Retired primary school teachers and local government workers in Delta State on Tuesday stormed the streets of Asaba, the state capital in protest over unpaid accrued benefits of N48,369,331,624.00 as at December, 2019.
While N40,231,422,556.00 is for primary school retirees, the balance of N8,137,909,068 is for retired local government workers, according to the protesters numbering over one thousand.
Clad and black clothes and bearing placards of various inscriptions, the protesting senior citizens marched through the streets demanding the payment of their entitlements.
Inscriptions on some of the placards were “Pay Us Our Gratuity From 2014 to date”, “Our Pension Mata, No Retreat, No Surrender”, ” EFCC Probe All PFA’s”, “Let Us Reap the Fruit Of Our 35 years Labour”, “Okowa, Retirees Deserve A Better Life, Do Something,” and “Gov. Okowa, Our Gratuity & Pension Is Our Right.”
Spokesperson for the protesters, Helen Egie said retirees which numbered over 5,000 had suffered enough hardship and humiliation since retirement.
Egie said 35 teachers have died due to ill health and disease, lack of care and money to purchase basic medication.
She added that several meetings with government officials yielded no results hence the peaceful protest.
According to her, records from Bureau of Local Government Pension, unremited deductions from staff contribution amounted to N5.9 billion.
Egie said with the current monthly allocation of N300 million by the state government, it will take over eighteen years to offset the N40 billion backlog.
She accused government of wanting local government/primary school retirees to be without any means for over 18 years after retirement.
Egie appealed for an increase in the monthly allocation from N300 million to N2 billion until the backlog is offset.

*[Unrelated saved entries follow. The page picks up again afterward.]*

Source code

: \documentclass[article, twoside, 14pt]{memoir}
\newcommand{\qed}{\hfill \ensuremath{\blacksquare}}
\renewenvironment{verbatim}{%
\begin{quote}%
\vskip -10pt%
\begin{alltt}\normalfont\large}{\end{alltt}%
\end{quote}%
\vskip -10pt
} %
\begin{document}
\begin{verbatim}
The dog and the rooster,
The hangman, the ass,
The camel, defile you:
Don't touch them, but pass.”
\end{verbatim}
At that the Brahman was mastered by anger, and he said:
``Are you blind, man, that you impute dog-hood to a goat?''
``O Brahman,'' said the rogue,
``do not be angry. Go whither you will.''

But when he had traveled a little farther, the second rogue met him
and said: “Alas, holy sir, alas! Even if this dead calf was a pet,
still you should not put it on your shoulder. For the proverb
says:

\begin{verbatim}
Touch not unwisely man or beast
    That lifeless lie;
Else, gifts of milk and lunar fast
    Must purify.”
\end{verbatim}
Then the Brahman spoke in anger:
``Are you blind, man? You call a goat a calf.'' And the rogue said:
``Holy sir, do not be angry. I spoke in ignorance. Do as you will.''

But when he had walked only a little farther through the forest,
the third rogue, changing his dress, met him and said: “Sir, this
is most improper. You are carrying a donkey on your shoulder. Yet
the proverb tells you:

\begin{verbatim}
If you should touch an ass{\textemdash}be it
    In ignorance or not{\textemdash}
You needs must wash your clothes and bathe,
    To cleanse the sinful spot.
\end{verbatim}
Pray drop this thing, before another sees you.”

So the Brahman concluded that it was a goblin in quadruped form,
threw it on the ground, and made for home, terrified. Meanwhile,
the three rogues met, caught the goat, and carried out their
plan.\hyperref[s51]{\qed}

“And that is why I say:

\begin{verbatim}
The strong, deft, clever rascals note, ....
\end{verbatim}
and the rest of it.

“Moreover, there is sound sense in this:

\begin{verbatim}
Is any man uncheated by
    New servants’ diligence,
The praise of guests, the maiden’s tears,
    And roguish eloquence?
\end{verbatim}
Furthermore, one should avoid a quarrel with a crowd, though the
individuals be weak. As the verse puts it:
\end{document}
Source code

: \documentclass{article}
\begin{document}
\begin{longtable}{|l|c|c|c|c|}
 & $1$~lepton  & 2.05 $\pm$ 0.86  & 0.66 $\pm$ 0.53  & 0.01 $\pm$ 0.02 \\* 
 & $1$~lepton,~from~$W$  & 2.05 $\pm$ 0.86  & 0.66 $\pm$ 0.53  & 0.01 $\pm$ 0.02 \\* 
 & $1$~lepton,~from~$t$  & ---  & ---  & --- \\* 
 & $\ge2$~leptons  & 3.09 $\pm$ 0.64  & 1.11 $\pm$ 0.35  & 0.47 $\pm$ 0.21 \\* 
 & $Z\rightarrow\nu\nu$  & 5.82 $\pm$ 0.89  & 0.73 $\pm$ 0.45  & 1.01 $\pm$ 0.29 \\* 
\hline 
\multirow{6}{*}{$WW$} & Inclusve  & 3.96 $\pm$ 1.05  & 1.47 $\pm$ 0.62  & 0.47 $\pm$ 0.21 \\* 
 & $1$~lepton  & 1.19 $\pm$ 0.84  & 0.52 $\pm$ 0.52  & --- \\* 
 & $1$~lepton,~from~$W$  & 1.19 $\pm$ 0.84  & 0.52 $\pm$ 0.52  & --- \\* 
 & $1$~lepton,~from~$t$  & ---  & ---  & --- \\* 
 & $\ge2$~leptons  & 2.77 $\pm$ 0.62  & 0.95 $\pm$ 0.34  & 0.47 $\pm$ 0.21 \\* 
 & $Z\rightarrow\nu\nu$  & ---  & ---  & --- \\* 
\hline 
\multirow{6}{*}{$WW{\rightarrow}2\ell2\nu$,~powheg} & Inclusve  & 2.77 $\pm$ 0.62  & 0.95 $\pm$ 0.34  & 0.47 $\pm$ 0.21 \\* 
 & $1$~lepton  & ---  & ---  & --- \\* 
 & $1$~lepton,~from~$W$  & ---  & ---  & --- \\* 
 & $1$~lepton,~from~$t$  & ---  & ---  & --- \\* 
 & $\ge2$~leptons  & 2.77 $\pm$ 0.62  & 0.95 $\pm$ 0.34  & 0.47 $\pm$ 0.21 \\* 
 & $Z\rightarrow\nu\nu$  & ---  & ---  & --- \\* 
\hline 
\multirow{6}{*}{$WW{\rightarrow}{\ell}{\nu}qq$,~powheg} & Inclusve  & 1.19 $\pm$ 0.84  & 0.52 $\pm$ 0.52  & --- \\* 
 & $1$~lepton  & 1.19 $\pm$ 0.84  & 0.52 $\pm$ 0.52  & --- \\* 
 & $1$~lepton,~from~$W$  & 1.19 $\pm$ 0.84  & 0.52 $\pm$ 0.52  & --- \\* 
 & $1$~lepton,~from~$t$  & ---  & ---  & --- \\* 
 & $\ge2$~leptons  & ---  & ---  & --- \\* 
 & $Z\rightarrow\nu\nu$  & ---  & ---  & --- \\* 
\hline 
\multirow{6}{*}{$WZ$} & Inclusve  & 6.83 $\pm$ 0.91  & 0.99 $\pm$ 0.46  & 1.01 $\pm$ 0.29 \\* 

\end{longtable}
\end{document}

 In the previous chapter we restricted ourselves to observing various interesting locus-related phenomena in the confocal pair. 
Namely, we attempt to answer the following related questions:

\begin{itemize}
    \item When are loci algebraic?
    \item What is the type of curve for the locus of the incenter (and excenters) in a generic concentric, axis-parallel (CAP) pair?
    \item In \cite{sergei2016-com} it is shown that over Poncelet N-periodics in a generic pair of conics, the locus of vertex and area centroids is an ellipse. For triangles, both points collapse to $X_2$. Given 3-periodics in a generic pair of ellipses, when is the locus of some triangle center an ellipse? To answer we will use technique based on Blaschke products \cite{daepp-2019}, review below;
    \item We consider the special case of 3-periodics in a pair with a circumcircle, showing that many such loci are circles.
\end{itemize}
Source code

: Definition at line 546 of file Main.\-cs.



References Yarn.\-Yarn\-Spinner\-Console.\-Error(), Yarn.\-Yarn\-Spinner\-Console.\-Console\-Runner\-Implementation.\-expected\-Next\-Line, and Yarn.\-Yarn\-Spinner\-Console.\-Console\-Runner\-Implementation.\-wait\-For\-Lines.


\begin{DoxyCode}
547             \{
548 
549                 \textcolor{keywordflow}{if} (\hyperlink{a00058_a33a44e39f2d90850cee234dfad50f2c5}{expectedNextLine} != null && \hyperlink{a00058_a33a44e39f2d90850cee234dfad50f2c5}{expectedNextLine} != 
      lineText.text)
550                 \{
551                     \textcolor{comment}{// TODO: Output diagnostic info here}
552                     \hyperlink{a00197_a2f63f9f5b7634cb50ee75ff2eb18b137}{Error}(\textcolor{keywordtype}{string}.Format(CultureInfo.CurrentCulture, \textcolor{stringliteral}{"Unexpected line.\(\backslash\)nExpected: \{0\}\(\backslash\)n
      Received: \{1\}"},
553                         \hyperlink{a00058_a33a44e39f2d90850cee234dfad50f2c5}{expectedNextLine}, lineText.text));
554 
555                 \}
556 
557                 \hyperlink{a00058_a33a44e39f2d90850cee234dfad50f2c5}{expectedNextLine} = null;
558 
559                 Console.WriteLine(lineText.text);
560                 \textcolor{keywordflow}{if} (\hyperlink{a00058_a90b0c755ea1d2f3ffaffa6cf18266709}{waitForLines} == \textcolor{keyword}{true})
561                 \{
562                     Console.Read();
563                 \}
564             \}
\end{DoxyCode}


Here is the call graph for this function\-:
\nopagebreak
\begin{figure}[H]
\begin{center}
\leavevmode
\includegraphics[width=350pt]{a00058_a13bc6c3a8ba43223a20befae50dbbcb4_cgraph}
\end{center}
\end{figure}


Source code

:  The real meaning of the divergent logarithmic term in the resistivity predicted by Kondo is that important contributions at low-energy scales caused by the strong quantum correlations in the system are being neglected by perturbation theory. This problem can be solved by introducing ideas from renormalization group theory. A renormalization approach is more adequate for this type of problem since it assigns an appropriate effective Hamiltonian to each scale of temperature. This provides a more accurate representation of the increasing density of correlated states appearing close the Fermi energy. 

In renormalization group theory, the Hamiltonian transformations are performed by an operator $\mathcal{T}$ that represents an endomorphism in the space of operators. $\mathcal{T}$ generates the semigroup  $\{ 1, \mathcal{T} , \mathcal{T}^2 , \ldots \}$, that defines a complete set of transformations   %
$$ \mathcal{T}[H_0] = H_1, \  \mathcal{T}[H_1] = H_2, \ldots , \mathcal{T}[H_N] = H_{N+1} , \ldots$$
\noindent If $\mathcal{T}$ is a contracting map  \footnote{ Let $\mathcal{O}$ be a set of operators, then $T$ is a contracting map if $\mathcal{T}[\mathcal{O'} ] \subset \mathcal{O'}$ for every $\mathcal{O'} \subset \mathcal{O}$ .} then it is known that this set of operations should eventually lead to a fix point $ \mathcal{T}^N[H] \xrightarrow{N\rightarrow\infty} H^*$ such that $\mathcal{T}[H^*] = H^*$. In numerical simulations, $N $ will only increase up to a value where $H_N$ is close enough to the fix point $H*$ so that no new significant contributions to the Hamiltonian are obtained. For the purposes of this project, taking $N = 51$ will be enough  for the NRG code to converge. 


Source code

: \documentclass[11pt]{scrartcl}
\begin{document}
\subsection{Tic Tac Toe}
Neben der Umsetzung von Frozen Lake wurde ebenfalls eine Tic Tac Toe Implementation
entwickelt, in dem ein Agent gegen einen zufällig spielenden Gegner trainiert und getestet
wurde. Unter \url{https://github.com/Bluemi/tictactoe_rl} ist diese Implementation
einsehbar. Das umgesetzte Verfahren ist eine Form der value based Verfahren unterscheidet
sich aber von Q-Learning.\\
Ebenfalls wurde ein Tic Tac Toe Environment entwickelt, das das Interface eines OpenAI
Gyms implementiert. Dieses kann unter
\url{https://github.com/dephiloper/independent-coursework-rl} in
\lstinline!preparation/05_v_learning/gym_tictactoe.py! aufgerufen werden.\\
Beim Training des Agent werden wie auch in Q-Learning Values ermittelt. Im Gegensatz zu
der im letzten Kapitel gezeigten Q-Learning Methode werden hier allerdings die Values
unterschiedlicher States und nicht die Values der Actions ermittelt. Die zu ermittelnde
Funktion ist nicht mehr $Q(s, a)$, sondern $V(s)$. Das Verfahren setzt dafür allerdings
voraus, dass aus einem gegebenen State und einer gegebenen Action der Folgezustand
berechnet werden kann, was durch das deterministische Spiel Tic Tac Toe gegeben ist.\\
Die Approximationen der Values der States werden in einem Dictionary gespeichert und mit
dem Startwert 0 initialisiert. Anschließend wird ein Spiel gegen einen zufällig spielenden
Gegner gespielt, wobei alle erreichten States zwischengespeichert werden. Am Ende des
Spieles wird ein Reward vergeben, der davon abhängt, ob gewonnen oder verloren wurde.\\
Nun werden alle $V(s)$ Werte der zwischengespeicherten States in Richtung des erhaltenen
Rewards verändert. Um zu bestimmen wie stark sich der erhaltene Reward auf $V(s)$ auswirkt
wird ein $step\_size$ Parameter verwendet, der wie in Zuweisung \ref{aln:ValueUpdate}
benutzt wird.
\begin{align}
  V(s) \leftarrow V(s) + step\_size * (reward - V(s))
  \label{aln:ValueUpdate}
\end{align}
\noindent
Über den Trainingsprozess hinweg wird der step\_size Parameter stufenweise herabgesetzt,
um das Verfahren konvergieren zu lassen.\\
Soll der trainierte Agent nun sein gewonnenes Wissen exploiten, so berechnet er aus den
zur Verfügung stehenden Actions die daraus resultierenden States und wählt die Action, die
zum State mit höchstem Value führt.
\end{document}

The protesters had marched to the State House of Assembly but were shut out and unable to see any of the principal officers as the legislature is on recess.
They later took their grievances to Government House where they insisted on having an audience with Governor Ifeanyi Okowa but met a brick wall after security operatives barred them from entering.
However, they danced, drummed and sang solidarity songs to register their discontent, even as they rejected emissaries including the Head of Service, Reginald Bayoko; Senior Special Assistant (Religion Matters) and current chairman of the state chapter of Christian Association of Nigeria (CAN) Apostle Silvanus Okorote; and state chairman of Nigeria Labour Congress (NLC), Goodluck Ofobruku.
They booed the NLC chairman after he said he was unaware that retirees in the local government tier did have issues with receiving their benefits.